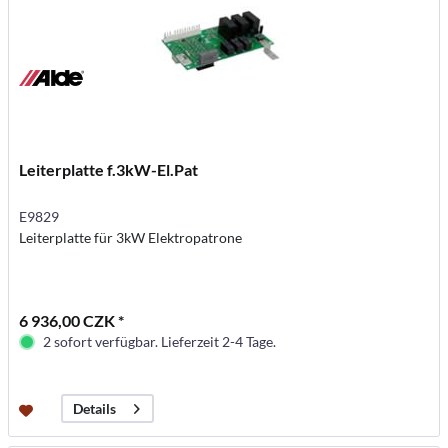
Leiterplatte f.3kW-El.Pat
E9829
Leiterplatte für 3kW Elektropatrone
6 936,00 CZK *
2 sofort verfügbar. Lieferzeit 2-4 Tage.
Details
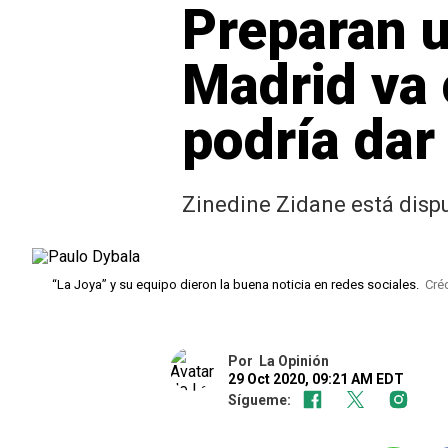
Preparan u
Madrid va 
podría dar
Zinedine Zidane está dispu
“La Joya” y su equipo dieron la buena noticia en redes sociales.
Créd
Por
La Opinión
29 Oct 2020, 09:21 AM EDT
Sígueme:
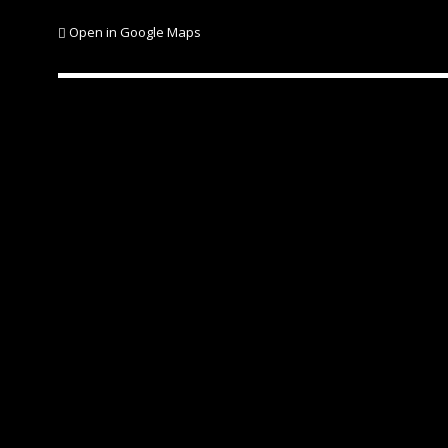
Open in Google Maps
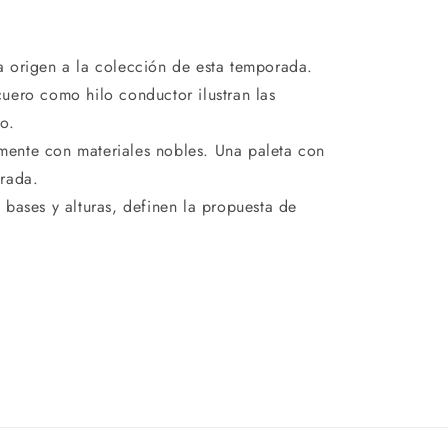
a origen a la colección de esta temporada.
uero como hilo conductor ilustran las
lo.
mente con materiales nobles. Una paleta con
orada.
s bases y alturas, definen la propuesta de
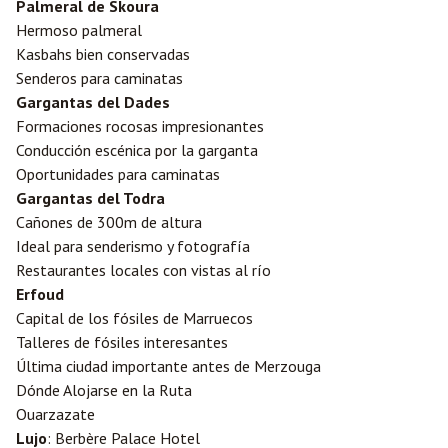
Palmeral de Skoura
Hermoso palmeral
Kasbahs bien conservadas
Senderos para caminatas
Gargantas del Dades
Formaciones rocosas impresionantes
Conducción escénica por la garganta
Oportunidades para caminatas
Gargantas del Todra
Cañones de 300m de altura
Ideal para senderismo y fotografía
Restaurantes locales con vistas al río
Erfoud
Capital de los fósiles de Marruecos
Talleres de fósiles interesantes
Última ciudad importante antes de Merzouga
Dónde Alojarse en la Ruta
Ouarzazate
Lujo
: Berbère Palace Hotel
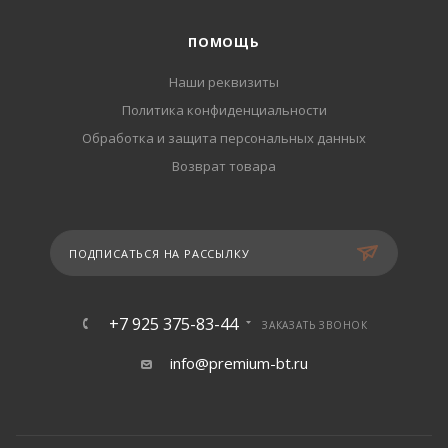
ПОМОЩЬ
Наши реквизиты
Политика конфиденциальности
Обработка и защита персональных данных
Возврат товара
ПОДПИСАТЬСЯ НА РАССЫЛКУ
+7 925 375-83-44
ЗАКАЗАТЬ ЗВОНОК
info@premium-bt.ru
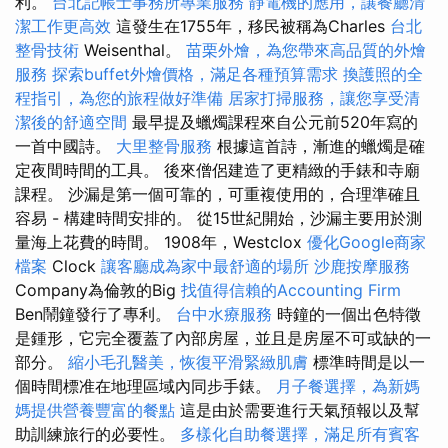
利。
台北記帳士事務所專業服務
靜電機的應用，讓餐廳清
潔工作更高效
這發生在1755年，移民被稱為Charles
台北
整骨技術
Weisenthal。
苗栗外燴，為您帶來高品質的外燴
服務
探索buffet外燴價格，滿足各種預算需求
換護照的全
程指引，為您的旅程做好準備
居家打掃服務，讓您享受清
潔後的舒適空間
最早提及蠟燭課程來自公元前520年寫的
一首中國詩。
大里整骨服務
根據這首詩，漸進的蠟燭是確
定夜間時間的工具。 後來僧侶建造了更精緻的手錶和寺廟
課程。 沙漏是第一個可靠的，可重複使用的，合理準確且
容易 - 構建時間安排的。 從15世紀開始，沙漏主要用於測
量海上花費的時間。 1908年，Westclox
優化Google商家
檔案
Clock
讓客廳成為家中最舒適的場所
沙鹿按摩服務
Company為倫敦的Big
找值得信賴的Accounting Firm
Ben鬧鐘發行了專利。
台中水療服務
時鐘的一個出色特徵
是鍾形，它完全覆蓋了內部房屋，並且是房屋不可或缺的一
部分。
縮小毛孔醫美，恢復平滑緊緻肌膚
標準時間是以一
個時間標准在地理區域內同步手錶。
月子餐選擇，為新媽
媽提供營養豐富的餐點
這是由於需要進行天氣預報以及幫
助訓練旅行的必要性。
多樣化自助餐選擇，滿足所有賓客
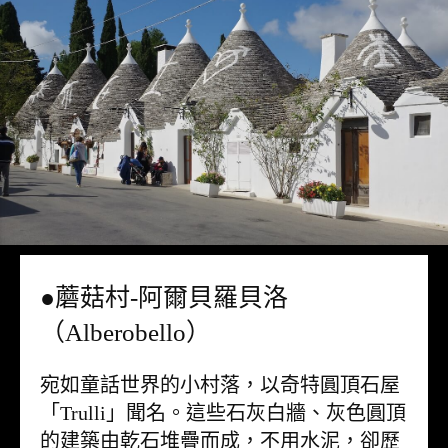
●蘑菇村-阿爾貝羅貝洛
（Alberobello）
宛如童話世界的小村落，以奇特圓頂石屋
「Trulli」聞名。這些石灰白牆、灰色圓頂
的建築由乾石堆疊而成，不用水泥，卻歷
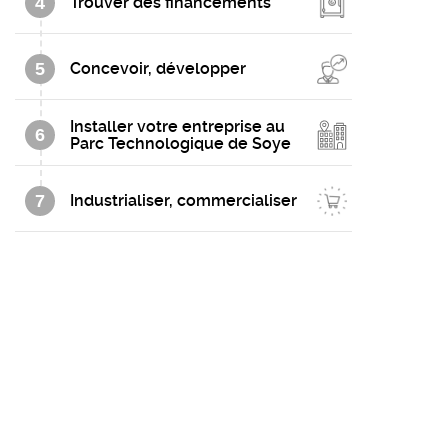
4
Trouver des financements
5
Concevoir, développer
Installer votre entreprise au
6
Parc Technologique de Soye
7
Industrialiser, commercialiser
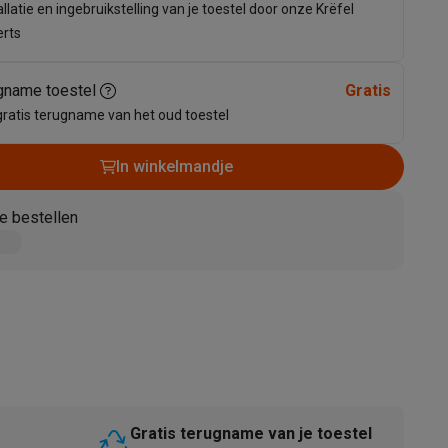
allatie en ingebruikstelling van je toestel door onze Krëfel
erts
gname toestel
Gratis
gratis terugname van het oud toestel
In winkelmandje
e bestellen
akken
Accessoires
kels
Droogrekken
Gratis terugname van je toestel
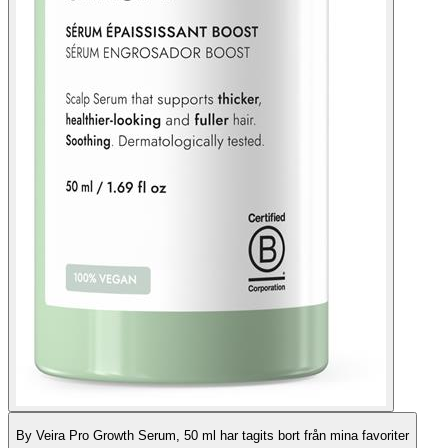
By Veira Pro Growth Serum, 50 ml har tagits bort från mina favoriter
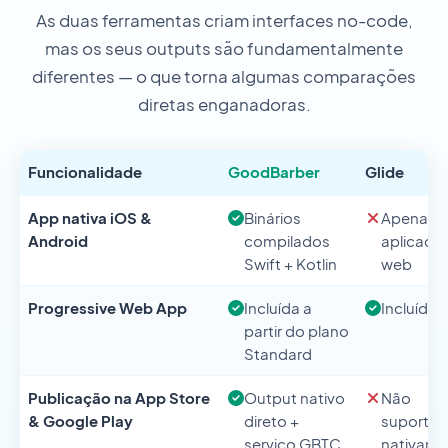
As duas ferramentas criam interfaces no-code,
mas os seus outputs são fundamentalmente
diferentes — o que torna algumas comparações
diretas enganadoras.
Funcionalidade
GoodBarber
Glide
App nativa iOS &
Binários
Apenas
Android
compilados
aplicaçã
Swift + Kotlin
web
Progressive Web App
Incluída a
Incluída
partir do plano
Standard
Publicação na App Store
Output nativo
Não
& Google Play
direto +
suporta
serviço GBTC
nativame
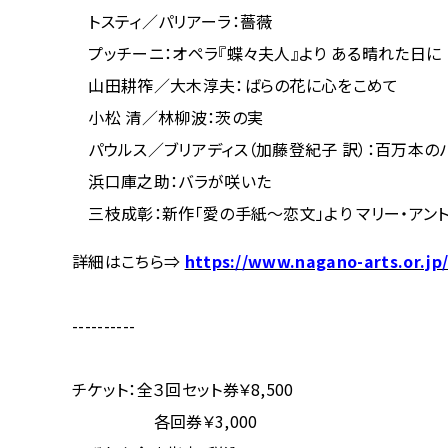
トスティ／パリアーラ：薔薇
プッチーニ：オペラ『蝶々夫人』より ある晴れた日に
山田耕筰／大木淳夫：ばらの花に心をこめて
小松 清／林柳波：茨の実
パウルス／ブリアディス（加藤登紀子 訳）：百万本の
浜口庫之助：バラが咲いた
三枝成彰：新作「愛の手紙～恋文」より マリー・アン
詳細はこちら⇒
https://www.nagano-arts.or.jp
----------
チケット：全３回セット券￥8,500
各回券￥3,000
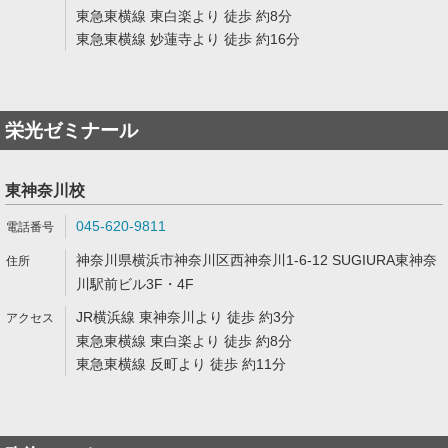
東急東横線 東白楽より 徒歩 約8分
東急東横線 妙蓮寺より 徒歩 約16分
栄光ゼミナール
東神奈川校
045-620-9811
神奈川県横浜市神奈川区西神奈川1-6-12 SUGIURA東神奈
川駅前ビル3F・4F
JR横浜線 東神奈川より 徒歩 約3分
東急東横線 東白楽より 徒歩 約8分
東急東横線 反町より 徒歩 約11分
════════════════════
Your assignment:
Write out the whole listing above exactly, minus images.

Response:
Leiterplatte f.3kW-El.Pat
E9829
Leiterplatte für 3kW Elektropatrone
6 936,00 CZK *
2 sofort verfügbar. Lieferzeit 2-4 Tage.
Details
Preparan u
Madrid va 
podría dar
Zinedine Zidane está dispu
“La Joya” y su equipo dieron la buena noticia en redes sociales.
Créd
Por
La Opinión
29 Oct 2020, 09:21 AM EDT
Sígueme:
Open in Google Maps
a origen a la colección de esta temporada.
uero como hilo conductor ilustran las
lo.
mente con materiales nobles. Una paleta con
orada.
s bases y alturas, definen la propuesta de
Palmeral de Skoura
Hermoso palmeral
Kasbahs bien conservadas
Senderos para caminatas
Gargantas del Dades
Formaciones rocosas impresionantes
Conducción escénica por la garganta
Oportunidades para caminatas
Gargantas del Todra
Cañones de 300m de altura
Ideal para senderismo y fotografía
Restaurantes locales con vistas al río
Erfoud
Capital de los fósiles de Marruecos
Talleres de fósiles interesantes
Última ciudad importante antes de Merzouga
Dónde Alojarse en la Ruta
Ouarzazate
Lujo
: Berbère Palace Hotel
ПОМОЩЬ
Наши реквизиты
Политика конфиденциальности
Обработка и защита персональных данных
Возврат товара
ПОДПИСАТЬСЯ НА РАССЫЛКУ
+7 925 375-83-44
ЗАКАЗАТЬ ЗВОНОК
info@premium-bt.ru
利。
台北記帳士事務所專業服務
靜電機的應用，讓餐廳清
潔工作更高效
這發生在1755年，移民被稱為Charles
台北
整骨技術
Weisenthal。
苗栗外燴，為您帶來高品質的外燴
服務
探索buffet外燴價格，滿足各種預算需求
換護照的全
程指引，為您的旅程做好準備
居家打掃服務，讓您享受清
潔後的舒適空間
最早提及蠟燭課程來自公元前520年寫的
一首中國詩。
大里整骨服務
根據這首詩，漸進的蠟燭是確
定夜間時間的工具。 後來僧侶建造了更精緻的手錶和寺廟
課程。 沙漏是第一個可靠的，可重複使用的，合理準確且
容易 - 構建時間安排的。 從15世紀開始，沙漏主要用於測
量海上花費的時間。 1908年，Westclox
優化Google商家
檔案
Clock
讓客廳成為家中最舒適的場所
沙鹿按摩服務
Company為倫敦的Big
找值得信賴的Accounting Firm
Ben鬧鐘發行了專利。
台中水療服務
時鐘的一個出色特徵
是鍾形，它完全覆蓋了內部房屋，並且是房屋不可或缺的一
部分。
縮小毛孔醫美，恢復平滑緊緻肌膚
標準時間是以一
個時間標准在地理區域內同步手錶。
月子餐選擇，為新媽
媽提供營養豐富的餐點
這是由於需要進行天氣預報以及幫
助訓練旅行的必要性。
多樣化自助餐選擇，滿足所有賓客
●蘑菇村-阿爾貝羅貝洛
（Alberobello）
宛如童話世界的小村落，以奇特圓頂石屋
「Trulli」聞名。這些石灰白牆、灰色圓頂
的建築由乾石堆疊而成，不用水泥，卻歷
4
Trouver des financements
5
Concevoir, développer
Installer votre entreprise au
6
Parc Technologique de Soye
7
Industrialiser, commercialiser
allatie en ingebruikstelling van je toestel door onze Krëfel
erts
gname toestel
Gratis
gratis terugname van het oud toestel
In winkelmandje
e bestellen
akken
Accessoires
kels
Droogrekken
Gratis terugname van je toestel
By Veira Pro Growth Serum, 50 ml har tagits bort från mina favoriter
As duas ferramentas criam interfaces no-code,
mas os seus outputs são fundamentalmente
diferentes — o que torna algumas comparações
diretas enganadoras.
Funcionalidade
GoodBarber
Glide
App nativa iOS &
Binários
Apenas
Android
compilados
aplicaçã
Swift + Kotlin
web
Progressive Web App
Incluída a
Incluída
partir do plano
Standard
Publicação na App Store
Output nativo
Não
& Google Play
direto +
suporta
serviço GBTC
nativame
トスティ／パリアーラ：薔薇
プッチーニ：オペラ『蝶々夫人』より ある晴れた日に
山田耕筰／大木淳夫：ばらの花に心をこめて
小松 清／林柳波：茨の実
パウルス／ブリアディス（加藤登紀子 訳）：百万本の
浜口庫之助：バラが咲いた
三枝成彰：新作「愛の手紙～恋文」より マリー・アン
詳細はこちら⇒
https://www.nagano-arts.or.jp
----------
チケット：全３回セット券￥8,500
各回券￥3,000
東急東横線 東白楽より 徒歩 約8分
東急東横線 妙蓮寺より 徒歩 約16分
栄光ゼミナール
東神奈川校
045-620-9811
神奈川県横浜市神奈川区西神奈川1-6-12 SUGIURA東神奈
川駅前ビル3F・4F
JR横浜線 東神奈川より 徒歩 約3分
東急東横線 東白楽より 徒歩 約8分
東急東横線 反町より 徒歩 約11分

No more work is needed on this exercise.